→ **Task description**
Reproduce the text lines in the data below, substituting "cycles" for every occurrence of "loops" and leaving everything else unchanged. Omit the pictures from your answer.

Page-level text extractions

——————

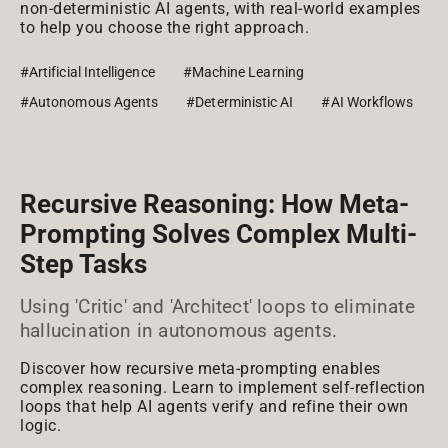
non-deterministic AI agents, with real-world examples
to help you choose the right approach.
#Artificial Intelligence
#Machine Learning
#Autonomous Agents
#Deterministic AI
#AI Workflows
Recursive Reasoning: How Meta-
Prompting Solves Complex Multi-
Step Tasks
Using 'Critic' and 'Architect' loops to eliminate
hallucination in autonomous agents.
Discover how recursive meta-prompting enables
complex reasoning. Learn to implement self-reflection
loops that help AI agents verify and refine their own
logic.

——————

→ **Response to this task**
non-deterministic AI agents, with real-world examples
to help you choose the right approach.
#Artificial Intelligence
#Machine Learning
#Autonomous Agents
#Deterministic AI
#AI Workflows
Recursive Reasoning: How Meta-
Prompting Solves Complex Multi-
Step Tasks
Using 'Critic' and 'Architect' cycles to eliminate
hallucination in autonomous agents.
Discover how recursive meta-prompting enables
complex reasoning. Learn to implement self-reflection
cycles that help AI agents verify and refine their own
logic.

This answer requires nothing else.